Tonight I shall see in the New Year in the traditional British way by severely punishing my liver with copious amounts of alcoholic beverages. Hopefully there will also be some chocolate involved. If not, then never mind, as I’m sure the Tesco’s Value whiskey will see me through just fine.
The New Year is a chance to start again. But I think that in this day and age people forget to work on the most important things, and instead aim for grand revolutions that are simply unrealistic and overly ambitious. Alternatively, people set themselves a challenge, but forget to think about how they could go about accomplishing it in little steps, thus making it much harder for them to achieve their goals. Every year, when I write my New Year’s Resolutions, I think to myself, “I’m never going to manage this”, and, of course, I’m right. This year, when I make my plan, I shall try to focus on how I will actually fulfil each resolution. Here they are.
1. Stop biting my nails. Here’s one grand sweeping statement. But what I will do is cut down slowly, by first of all limiting it to my left hand, and then limiting it to my middle finger, and then stopping once and for all. If I manage this I can literally do anything.
2. Go to the gym. I hate exercise. I prefer books and chocolate. But I hereby vow that on Mondays, after games, I will go to the gym at school and read whilst on the treadmill. If I have an incentive to go, like a quiet half an hour of Hemingway, I may be able to convince myself that exercise is fun.
3. Eat an apple a day. No way am I going to say that I’ll eat five portions of fruit and veg a day. I will eat an apple. But only if it’s crunchy and green.
4. Do my homework on time. Dear Lord. The essays simply pile up. But, if I break them into little sections, for example making the plan when it’s set, writing the introduction the next day, and then the next paragraph the next day and so on, I may be able to keep on top of it.
5. Stop fighting with my family. When they are annoying, leave the room. Or do breathing exercises. Or something. And bear in mind that if you tell them to shove the hell off, they could ground you, and that would be sad.
6. Don’t overuse Facebook. I may find a way on my PC to limit myself to half an hour a day on certain websites (I shall include YouTube in this). Alternatively, block it until after 10pm so that I have to do my homework first. Or just delete my account . . . oh no, wait, sorry, not going to happen.
7. Read more. I suppose this will be one of the side effects of less Facebook. Instead of staying up on the computer every night, I shall read a nice story. Simples.
8. Practise cello more. Oh my days, how shall I accomplish this one. I hereby set myself the challenge of half an hour a day, ESPECIALLY on Wednesdays when I have my lesson, as if I don’t do it then I shall leave it in its case all week.

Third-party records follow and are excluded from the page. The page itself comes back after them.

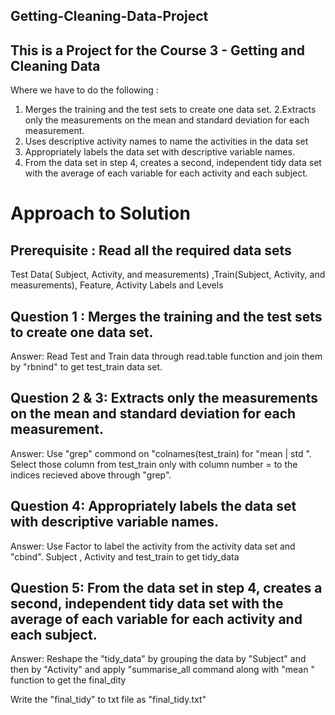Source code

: ## Getting-Cleaning-Data-Project

## This is a Project for the Course 3 - Getting and Cleaning Data 
Where we have to do the following : 
   1. Merges the training and the test sets to create one data set.
   2.Extracts only the measurements on the mean and standard deviation for each measurement.
   3. Uses descriptive activity names to name the activities in the data set
   4. Appropriately labels the data set with descriptive variable names.
   5. From the data set in step 4, creates a second, independent tidy data set with the average of each variable for each activity and each subject.
# Approach to Solution 
 ## Prerequisite : Read all the required data sets 
 Test Data( Subject, Activity, and measurements) ,Train(Subject, Activity, and measurements), Feature, Activity Labels and Levels
 
  
 ## Question 1 : Merges the training and the test sets to create one data set.
 Answer: Read Test and Train data through read.table function and join them by "rbnind" to get test_train data set.
 
## Question 2 & 3: Extracts only the measurements on the mean and standard deviation for each measurement.
Answer: Use "grep" commond on "colnames(test_train) for "mean | std ".
Select those column from test_train only with column number = to the indices recieved above through "grep".

## Question 4: Appropriately labels the data set with descriptive variable names.
Answer: Use Factor to label the activity from the activity data set and "cbind". Subject , Activity  and test_train to get tidy_data

## Question 5: From the data set in step 4, creates a second, independent tidy data set with the average of each variable for each activity and each subject.
Answer: Reshape the "tidy_data" by grouping the data by "Subject" and then by "Activity" and apply "summarise_all command along with "mean " function to get the final_dity



Write the "final_tidy" to txt file as "final_tidy.txt"

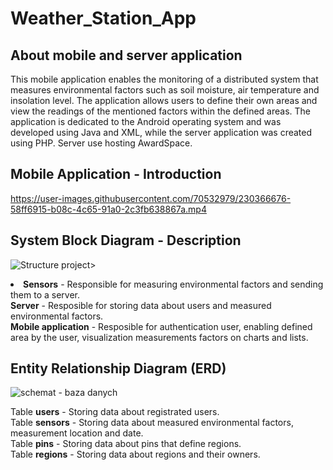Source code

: # Weather_Station_App

## About mobile and server application <br>

This mobile application enables the monitoring of a distributed system that measures environmental factors such as soil moisture, air temperature and insolation level. The application allows users to define their own areas and view the readings of the mentioned factors within the defined areas. The application is dedicated to the Android operating system and was developed using Java and XML, while the server application was created using PHP. Server use hosting AwardSpace.

## Mobile Application - Introduction <br>

https://user-images.githubusercontent.com/70532979/230366676-58ff6915-b08c-4c65-91a0-2c3fb638867a.mp4

## System Block Diagram - Description <br>

![Structure project](https://user-images.githubusercontent.com/70532979/230367647-c0dfdf62-d9a4-4a77-b4fc-c404b4fd507b.png)>


<li><b>Sensors</b> - Responsible for measuring environmental factors and sending them to a server. <br> </li>
<b>Server</b> - Resposible for storing data about users and measured environmental factors. <br>
<b>Mobile application</b> - Resposible for authentication user, enabling defined area by the user, visualization measurements factors on charts and lists. <br>

## Entity Relationship Diagram (ERD) <br>

![schemat - baza danych ](https://user-images.githubusercontent.com/70532979/227714144-cc9808d6-54c3-42f6-a6d8-72f22fcc7564.png)

Table <b>users</b> - Storing data about registrated users. <br>
Table <b>sensors</b> - Storing data about measured environmental factors, measurement location and date.<br>
Table <b>pins</b> - Storing data about pins that define regions. <br>
Table <b>regions</b> - Storing data about regions and their owners. <br>



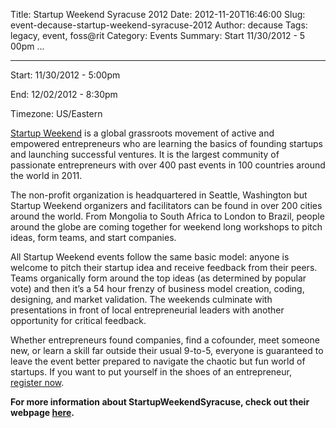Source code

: Title: Startup Weekend Syracuse 2012
Date: 2012-11-20T16:46:00
Slug: event-decause-startup-weekend-syracuse-2012
Author: decause
Tags: legacy, event, foss@rit
Category: Events
Summary: Start  11/30/2012 - 5 00pm ... 

---
Start: 11/30/2012 - 5:00pm

End: 12/02/2012 - 8:30pm

Timezone: US/Eastern

[ Startup Weekend](http://startupweekend.org) is a global grassroots movement
of active and empowered entrepreneurs who are learning the basics of founding
startups and launching successful ventures. It is the largest community of
passionate entrepreneurs with over 400 past events in 100 countries around the
world in 2011.

The non-profit organization is headquartered in Seattle, Washington but
Startup Weekend organizers and facilitators can be found in over 200 cities
around the world. From Mongolia to South Africa to London to Brazil, people
around the globe are coming together for weekend long workshops to pitch
ideas, form teams, and start companies.

All Startup Weekend events follow the same basic model: anyone is welcome to
pitch their startup idea and receive feedback from their peers. Teams
organically form around the top ideas (as determined by popular vote) and then
it’s a 54 hour frenzy of business model creation, coding, designing, and
market validation. The weekends culminate with presentations in front of local
entrepreneurial leaders with another opportunity for critical feedback.

Whether entrepreneurs found companies, find a cofounder, meet someone new, or
learn a skill far outside their usual 9-to-5, everyone is guaranteed to leave
the event better prepared to navigate the chaotic but fun world of startups.
If you want to put yourself in the shoes of an entrepreneur, [register
now](http://swsyracuse912.eventbrite.com).

**For more information about StartupWeekendSyracuse, check out their webpage [here](http://bit.ly/nacMRj).**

9. Drink less alcohol. Starting from tomorrow, of course. Tonight is New Year’s Eve. Give me a break. But when I get very drunk I do very silly things that I later on regret, so I shall limit myself to one beer at parties and be done with it.
10. Don’t stab stupid people. Nuff said.
I reckon 2011 has been my best and worst year yet. On the downside, I’ve had GCSEs, bitchy friends, a screw-up of a love affair, a hell of a lot of family drama, and disappointment left, right and centre. On the other hand, I did bloody well in my exams, made some excellent new friends, started a really quite nice love affair, have some good times with my family, and went to Israel and Greece. I don’t think I’ve done too badly. And neither has the world, which may have struggled through a mighty financial recession and had millions of people being murdered in uprisings all over the Middle East and Africa, horrible violence in the riots in the UK, an earthquake in Japan, a massacre in Norway and demonstrations all over the place, but still managed to chug out a political revolution, independence in South Sudan, a treaty between India and Pakistan, water on Mars, the homecoming (finally) of Gilad Shalit, the end of the Iraq War, seven billion people on the planet, and a royal wedding to boot. Plus Dougie from McFly won I’m A Celebrity Get Me Out Of Here, and Little Mix didn't get the Christmas No. 1.
When things look shit, just check the Wikipedia page, and you’ll find a million happy things that you’d forgotten about. We gravitate towards the gloomy. It’s in our nature. Learn to fight it. There’s my lesson for the New Year.
Happy New Year, and see y’all in 2012.